§ Text
+===+

The global Not A Crime campaign returns to London this week for its 41st mural to raise awareness of the Iranian government's refusal to allow the Baha’is in Iran access to higher education. The latest mural also comes in advance of a new film, Changing the World, One Wall at a Time, showcasing two years of street art and community outreach as part of the Not A Crime campaign.

Greek muralist Argiris Ser is the latest artist to join Not A Crime. His work, inspired by pop surrealism and comic art, will be featured at the famed Village Underground music venue wall on Holywell Lane in Shoreditch.

Ser’s street art career began in 1993 and he has since painted murals across Greece, elsewhere in western Europe, and in Cyprus. The new mural in London will feature a portal into a parallel universe where fantastical creatures are concerned with the universal value of education.

The Not A Crime campaign is the world’s largest street art for human rights project – with 40 murals going up around the world. Works have been produced and have appeared in London, with three on the same Village Underground wall, Nashville, Atlanta, Cape Town, Sao Paulo, New Delhi and Sydney. Twenty-six of these murals were painted in New York alone between 2015 and 2016 – with 19 concentrated in Harlem.

+===+

Revise the passage of the mural campaign text starting at "The global Not" and ending at "Lane in Shoreditch.", putting "well-known" in place of "famed".

+===+

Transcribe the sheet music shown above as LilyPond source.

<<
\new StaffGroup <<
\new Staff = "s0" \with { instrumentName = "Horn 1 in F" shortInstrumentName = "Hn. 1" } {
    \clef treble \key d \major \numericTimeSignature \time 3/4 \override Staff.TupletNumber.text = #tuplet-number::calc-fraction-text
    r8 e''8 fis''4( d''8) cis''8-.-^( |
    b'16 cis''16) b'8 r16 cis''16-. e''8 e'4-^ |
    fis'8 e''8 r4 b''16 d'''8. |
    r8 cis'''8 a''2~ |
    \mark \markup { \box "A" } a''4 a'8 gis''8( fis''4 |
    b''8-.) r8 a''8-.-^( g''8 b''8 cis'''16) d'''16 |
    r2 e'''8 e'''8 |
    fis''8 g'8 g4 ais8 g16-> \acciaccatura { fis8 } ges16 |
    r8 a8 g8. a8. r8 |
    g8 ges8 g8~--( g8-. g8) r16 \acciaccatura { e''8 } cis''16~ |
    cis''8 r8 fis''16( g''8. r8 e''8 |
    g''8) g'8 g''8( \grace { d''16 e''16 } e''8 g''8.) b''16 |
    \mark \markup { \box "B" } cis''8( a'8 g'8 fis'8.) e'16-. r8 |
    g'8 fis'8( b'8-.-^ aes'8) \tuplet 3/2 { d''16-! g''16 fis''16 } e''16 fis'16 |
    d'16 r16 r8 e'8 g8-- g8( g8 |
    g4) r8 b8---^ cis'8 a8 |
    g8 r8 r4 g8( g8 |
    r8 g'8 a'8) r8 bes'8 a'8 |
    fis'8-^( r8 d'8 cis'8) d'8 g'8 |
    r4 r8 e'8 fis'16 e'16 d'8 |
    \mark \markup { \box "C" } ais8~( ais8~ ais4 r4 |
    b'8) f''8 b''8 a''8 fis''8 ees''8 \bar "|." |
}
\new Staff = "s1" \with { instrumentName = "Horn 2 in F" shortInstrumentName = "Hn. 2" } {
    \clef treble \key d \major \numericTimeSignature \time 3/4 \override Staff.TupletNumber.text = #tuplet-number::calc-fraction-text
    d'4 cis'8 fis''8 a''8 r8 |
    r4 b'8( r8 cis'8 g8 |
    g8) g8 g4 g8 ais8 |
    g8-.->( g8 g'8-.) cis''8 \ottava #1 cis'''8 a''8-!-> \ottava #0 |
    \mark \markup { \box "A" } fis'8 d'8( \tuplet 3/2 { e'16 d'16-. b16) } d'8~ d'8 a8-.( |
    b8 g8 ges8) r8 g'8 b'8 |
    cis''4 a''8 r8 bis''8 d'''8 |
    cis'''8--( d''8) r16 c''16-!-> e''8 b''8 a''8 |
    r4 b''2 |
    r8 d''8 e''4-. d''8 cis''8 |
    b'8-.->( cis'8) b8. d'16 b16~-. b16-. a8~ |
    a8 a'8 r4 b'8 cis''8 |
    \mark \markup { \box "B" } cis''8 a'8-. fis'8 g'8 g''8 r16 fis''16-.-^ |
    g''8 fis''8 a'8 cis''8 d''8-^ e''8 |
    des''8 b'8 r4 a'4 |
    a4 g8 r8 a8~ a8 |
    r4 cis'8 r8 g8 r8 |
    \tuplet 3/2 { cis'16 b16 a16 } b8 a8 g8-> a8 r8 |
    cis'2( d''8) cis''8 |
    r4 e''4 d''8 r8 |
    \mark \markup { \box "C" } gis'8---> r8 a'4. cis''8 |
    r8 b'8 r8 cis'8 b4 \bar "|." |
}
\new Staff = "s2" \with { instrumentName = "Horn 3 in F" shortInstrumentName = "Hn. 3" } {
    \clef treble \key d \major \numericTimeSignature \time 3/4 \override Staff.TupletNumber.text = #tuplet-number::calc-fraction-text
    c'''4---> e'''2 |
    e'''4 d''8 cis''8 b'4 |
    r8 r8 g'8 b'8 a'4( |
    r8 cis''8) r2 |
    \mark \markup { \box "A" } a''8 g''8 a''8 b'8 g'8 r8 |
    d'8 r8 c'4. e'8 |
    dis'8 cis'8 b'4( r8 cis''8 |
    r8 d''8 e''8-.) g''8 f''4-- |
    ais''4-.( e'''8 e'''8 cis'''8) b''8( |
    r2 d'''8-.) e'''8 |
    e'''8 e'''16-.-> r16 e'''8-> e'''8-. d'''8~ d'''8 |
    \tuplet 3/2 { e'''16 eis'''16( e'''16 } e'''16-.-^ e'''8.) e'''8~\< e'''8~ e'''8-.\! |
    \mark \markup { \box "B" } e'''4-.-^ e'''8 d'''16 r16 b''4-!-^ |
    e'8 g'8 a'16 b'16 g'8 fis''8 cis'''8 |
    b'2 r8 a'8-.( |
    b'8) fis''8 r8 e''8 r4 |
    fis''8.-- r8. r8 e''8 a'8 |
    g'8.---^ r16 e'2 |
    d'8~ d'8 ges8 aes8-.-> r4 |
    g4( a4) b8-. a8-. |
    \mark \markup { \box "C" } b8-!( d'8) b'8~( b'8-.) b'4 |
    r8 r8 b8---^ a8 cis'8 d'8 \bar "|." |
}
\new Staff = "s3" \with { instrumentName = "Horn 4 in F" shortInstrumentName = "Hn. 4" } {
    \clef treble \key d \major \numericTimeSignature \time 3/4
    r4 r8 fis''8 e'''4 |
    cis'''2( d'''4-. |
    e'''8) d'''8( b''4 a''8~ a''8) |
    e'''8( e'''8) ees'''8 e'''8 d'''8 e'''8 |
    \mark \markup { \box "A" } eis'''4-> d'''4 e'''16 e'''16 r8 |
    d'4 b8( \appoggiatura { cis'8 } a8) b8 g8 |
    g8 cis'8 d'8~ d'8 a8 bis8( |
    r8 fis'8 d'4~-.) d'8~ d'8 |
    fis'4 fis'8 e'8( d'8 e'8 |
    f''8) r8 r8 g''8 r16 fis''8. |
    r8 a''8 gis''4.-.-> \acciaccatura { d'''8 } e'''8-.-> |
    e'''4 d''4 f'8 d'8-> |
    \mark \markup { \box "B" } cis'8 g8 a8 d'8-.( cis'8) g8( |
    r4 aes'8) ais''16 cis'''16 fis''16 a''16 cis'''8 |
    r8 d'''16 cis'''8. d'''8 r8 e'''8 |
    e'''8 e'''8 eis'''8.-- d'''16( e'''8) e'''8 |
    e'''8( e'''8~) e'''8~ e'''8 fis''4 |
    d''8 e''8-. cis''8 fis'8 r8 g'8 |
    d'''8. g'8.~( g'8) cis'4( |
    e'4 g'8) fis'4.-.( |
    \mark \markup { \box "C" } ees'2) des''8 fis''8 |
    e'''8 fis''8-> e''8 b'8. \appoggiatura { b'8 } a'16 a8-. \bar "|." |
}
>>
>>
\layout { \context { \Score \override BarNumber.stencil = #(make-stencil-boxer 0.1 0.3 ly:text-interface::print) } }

+===+

§ Response area
The global Not A Crime campaign returns to London this week for its 41st mural to raise awareness of the Iranian government's refusal to allow the Baha’is in Iran access to higher education. The latest mural also comes in advance of a new film, Changing the World, One Wall at a Time, showcasing two years of street art and community outreach as part of the Not A Crime campaign.

Greek muralist Argiris Ser is the latest artist to join Not A Crime. His work, inspired by pop surrealism and comic art, will be featured at the well-known Village Underground music venue wall on Holywell Lane in Shoreditch.